Il faut dire que ces moustiques adorent les villes. C’est pour eux une source inépuisable de nourriture, d’abris et de sites de ponte parfaits pour le développement de leurs larves. La profusion des sources de chaleur leur permet de se reproduire toute l’année, de se développer plus vite et de passer l’hiver sans encombres.

Sa sensibilité au froid l’a longtemps maintenu à l’écart des zones tempérées. Bien que quelques œufs puissent survivre à une nuit à -10°C, ils ne résistent pas à des températures négatives sur le long terme. Mais depuis quelques années, le réchauffement climatique diminue le nombre de jours froids en hiver et permet au moustique tigre de s’installer et se reproduire de plus en plus loin des tropiques. De plus, le transport et le commerce international déplacent des millions de moustiques chaque jour à travers le monde.

Le fait que le moustique tigre envahit l’Europe n’est pas une surprise, durant des années nous lui avons préparé le terrain ! La destruction des habitats naturels au profit de l’urbanisation et de l’agriculture intensive ont pour effet de réduire de manière catastrophique les populations d’amphibiens, d’arthropodes, de chauve-souris ou encore d’oiseaux insectivores.
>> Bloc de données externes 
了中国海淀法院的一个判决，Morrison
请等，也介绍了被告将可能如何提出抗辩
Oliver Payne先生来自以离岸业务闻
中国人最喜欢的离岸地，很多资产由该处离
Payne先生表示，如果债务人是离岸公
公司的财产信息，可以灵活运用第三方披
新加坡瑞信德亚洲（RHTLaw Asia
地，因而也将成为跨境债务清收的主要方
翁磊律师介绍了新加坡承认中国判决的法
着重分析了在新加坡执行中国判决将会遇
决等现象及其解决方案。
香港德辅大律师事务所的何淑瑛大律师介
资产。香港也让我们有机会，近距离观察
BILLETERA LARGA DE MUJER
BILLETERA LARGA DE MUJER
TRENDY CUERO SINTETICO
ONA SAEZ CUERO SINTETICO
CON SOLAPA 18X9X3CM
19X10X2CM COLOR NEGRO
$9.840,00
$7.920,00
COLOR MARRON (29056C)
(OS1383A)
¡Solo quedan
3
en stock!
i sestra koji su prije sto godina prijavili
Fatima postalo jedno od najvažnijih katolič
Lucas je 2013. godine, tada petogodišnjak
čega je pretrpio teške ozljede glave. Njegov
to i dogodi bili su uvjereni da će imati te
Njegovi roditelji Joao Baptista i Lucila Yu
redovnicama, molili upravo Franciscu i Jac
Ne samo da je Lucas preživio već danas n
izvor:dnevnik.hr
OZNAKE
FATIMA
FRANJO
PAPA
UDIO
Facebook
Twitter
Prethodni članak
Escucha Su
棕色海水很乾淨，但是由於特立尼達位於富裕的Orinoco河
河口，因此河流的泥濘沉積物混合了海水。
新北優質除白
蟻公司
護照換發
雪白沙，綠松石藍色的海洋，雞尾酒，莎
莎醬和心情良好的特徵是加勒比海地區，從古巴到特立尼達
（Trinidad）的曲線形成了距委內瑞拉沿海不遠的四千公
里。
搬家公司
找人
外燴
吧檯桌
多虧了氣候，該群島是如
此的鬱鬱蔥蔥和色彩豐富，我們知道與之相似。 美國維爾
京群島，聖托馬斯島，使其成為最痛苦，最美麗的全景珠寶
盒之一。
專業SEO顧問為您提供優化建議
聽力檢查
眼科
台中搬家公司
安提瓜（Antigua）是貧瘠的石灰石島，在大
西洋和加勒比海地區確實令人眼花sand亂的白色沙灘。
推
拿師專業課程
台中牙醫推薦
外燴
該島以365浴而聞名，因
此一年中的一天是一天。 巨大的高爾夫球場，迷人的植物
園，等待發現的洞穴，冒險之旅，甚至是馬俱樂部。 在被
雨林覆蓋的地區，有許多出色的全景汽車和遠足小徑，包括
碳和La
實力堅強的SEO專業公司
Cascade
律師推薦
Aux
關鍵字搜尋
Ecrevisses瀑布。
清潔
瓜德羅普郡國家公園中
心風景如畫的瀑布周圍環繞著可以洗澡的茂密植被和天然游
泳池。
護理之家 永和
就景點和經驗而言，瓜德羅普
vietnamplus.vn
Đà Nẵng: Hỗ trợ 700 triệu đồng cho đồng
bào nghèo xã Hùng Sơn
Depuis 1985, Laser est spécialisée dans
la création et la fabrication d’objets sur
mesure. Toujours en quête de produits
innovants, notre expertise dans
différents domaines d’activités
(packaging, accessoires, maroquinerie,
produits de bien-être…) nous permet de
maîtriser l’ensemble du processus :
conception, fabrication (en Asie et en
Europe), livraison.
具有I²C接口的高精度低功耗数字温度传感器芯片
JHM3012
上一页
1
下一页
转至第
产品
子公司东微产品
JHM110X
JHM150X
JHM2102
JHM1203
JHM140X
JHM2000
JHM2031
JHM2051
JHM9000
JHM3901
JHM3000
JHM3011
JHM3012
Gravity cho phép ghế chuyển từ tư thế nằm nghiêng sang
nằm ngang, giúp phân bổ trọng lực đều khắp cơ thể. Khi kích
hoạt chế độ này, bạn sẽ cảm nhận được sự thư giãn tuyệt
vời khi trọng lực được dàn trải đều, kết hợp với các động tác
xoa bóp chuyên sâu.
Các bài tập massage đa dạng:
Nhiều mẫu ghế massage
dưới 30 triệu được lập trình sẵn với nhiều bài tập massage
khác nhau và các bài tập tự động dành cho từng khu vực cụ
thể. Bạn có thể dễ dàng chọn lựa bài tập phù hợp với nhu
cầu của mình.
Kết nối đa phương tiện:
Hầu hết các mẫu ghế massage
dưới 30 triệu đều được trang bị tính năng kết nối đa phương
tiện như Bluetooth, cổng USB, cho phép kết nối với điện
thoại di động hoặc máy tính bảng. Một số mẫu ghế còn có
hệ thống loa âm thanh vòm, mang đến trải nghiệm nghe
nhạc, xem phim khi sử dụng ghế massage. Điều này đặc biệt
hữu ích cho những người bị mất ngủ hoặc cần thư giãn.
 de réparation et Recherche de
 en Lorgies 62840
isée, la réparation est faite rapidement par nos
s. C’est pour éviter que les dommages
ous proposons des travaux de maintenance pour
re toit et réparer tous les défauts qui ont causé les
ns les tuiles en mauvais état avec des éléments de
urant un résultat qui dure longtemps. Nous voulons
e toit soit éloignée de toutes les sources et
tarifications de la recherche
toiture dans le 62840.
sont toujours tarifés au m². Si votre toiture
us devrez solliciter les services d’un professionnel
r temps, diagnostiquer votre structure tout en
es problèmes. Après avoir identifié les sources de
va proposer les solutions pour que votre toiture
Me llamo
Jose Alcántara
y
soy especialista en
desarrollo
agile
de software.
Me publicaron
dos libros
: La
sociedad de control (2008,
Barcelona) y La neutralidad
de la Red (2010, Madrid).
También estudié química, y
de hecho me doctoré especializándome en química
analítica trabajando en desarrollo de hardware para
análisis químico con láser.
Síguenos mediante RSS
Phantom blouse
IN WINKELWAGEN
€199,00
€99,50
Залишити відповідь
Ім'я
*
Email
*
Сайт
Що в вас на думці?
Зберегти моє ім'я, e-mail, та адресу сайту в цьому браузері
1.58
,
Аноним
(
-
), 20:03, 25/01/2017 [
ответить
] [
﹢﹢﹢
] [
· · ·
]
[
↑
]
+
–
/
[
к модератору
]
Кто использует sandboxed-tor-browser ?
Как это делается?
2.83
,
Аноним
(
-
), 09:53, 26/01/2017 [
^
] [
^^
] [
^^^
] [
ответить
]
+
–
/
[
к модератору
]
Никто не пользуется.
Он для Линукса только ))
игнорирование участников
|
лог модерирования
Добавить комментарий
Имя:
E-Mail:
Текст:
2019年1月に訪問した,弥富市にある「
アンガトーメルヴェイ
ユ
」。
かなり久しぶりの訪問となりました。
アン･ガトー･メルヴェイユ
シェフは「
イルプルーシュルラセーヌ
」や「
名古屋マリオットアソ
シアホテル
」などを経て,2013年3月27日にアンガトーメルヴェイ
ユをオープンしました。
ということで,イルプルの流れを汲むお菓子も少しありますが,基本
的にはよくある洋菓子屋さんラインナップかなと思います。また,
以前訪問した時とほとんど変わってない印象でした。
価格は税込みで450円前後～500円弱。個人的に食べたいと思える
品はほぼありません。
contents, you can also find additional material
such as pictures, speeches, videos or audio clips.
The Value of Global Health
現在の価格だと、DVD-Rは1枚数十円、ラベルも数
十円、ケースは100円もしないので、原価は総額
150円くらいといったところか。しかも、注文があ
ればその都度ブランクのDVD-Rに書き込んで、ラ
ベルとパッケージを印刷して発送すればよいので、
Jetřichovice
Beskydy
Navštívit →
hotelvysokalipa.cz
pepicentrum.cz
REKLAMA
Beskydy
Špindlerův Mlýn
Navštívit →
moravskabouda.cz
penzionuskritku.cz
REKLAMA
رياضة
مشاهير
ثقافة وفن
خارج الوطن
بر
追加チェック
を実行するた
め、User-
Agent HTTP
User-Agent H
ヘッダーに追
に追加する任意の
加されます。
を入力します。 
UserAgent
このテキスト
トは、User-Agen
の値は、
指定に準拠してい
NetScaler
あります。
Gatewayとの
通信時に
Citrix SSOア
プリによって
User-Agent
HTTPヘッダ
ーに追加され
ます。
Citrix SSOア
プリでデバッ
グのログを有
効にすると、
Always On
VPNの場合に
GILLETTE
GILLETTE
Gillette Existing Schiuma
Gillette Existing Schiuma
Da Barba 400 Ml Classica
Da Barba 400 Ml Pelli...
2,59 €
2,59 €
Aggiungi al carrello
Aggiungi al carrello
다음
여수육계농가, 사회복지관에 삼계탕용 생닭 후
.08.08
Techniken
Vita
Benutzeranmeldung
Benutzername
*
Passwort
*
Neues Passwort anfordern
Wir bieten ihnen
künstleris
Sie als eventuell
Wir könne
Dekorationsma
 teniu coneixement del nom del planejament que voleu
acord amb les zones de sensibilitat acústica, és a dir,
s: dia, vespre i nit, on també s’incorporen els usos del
Conséquence directe de la disparition de ses prédateurs : les moustiques prolifèrent.
N’oublions pas que le moustique tigre se développe en grande majorité en ville. Comme les surfaces urbanisées sont toujours en expansion, cela lui fournit une niche écologique de plus en plus grande et pour laquelle il n’a presque pas de compétiteurs. Des chercheurs ont observé que les populations urbaines sont plus fécondes, ont une meilleure survie et une meilleure longévité que les populations rurales !

La cerise sur le gâteau : l’utilisation massive de pesticides favorise l’émergence et la sélection d’individus résistants. En moins de 10 ans, plusieurs populations de moustiques tigre ont développé des gènes de résistances les rendant insensibles à de nombreuses substances insecticides. Par exemple, en Grèce une population résistante au temephos (interdit depuis 2007) a été identifiée en 2016, ce qui pourrait indiquer que les résistances sont ancrées génétiquement et se transmettent sur de nombreuses générations.
Se retrouver envahi de moustiques vecteurs de maladies mortelles résistants à tous les insecticides connus est une perspective assez peu encourageante. Pourtant il existe des méthodes de régulation simples qui ont prouvé leur efficacité scientifiquement : tout simplement préserver les prédateurs naturels du moustique tigre.
La seule présence de prédateurs dans un point d’eau diminue le nombre d’œufs pondus par les moustiques ! Les œufs et larves sont mangés par de nombreux animaux et, dans un écosystème équilibré, peu parviennent à l’âge adulte. Ainsi une mare riche en biodiversité donnera naissance à moins de moustiques qu’une retenue d’eau dans un pneu, un pot de fleur ou une gouttière par exemple.

Il est possible d’adapter les milieux urbains en supprimant tout pesticide et en favorisant les populations de chauve-souris et d’oiseaux insectivores via l’installation de nichoirs. Mais aussi en laissant des zones de friches et des mares accueillant amphibiens et libellules. L’introduction de copépodes, petits crustacés d’eau douce, prédateurs des œufs et larves de moustiques dans des points d’eau stagnants a été testée pour la première fois en 1990. Résultat : toutes les larves sont mortes en deux mois et aucun moustique adulte n’est revenu l’année suivante !

Pour contrôler la prolifération du moustique tigre, la solution la plus efficace et durable est donc de favoriser la biodiversité afin de préserver les interactions de prédation nécessaires à l’équilibre des écosystèmes. Pour se faire, il est donc urgent de limiter l’urbanisation et l’intensification de l’agriculture qui favorisent le développement des moustiques tout en détruisant leurs prédateurs et les espaces naturels où ils vivent.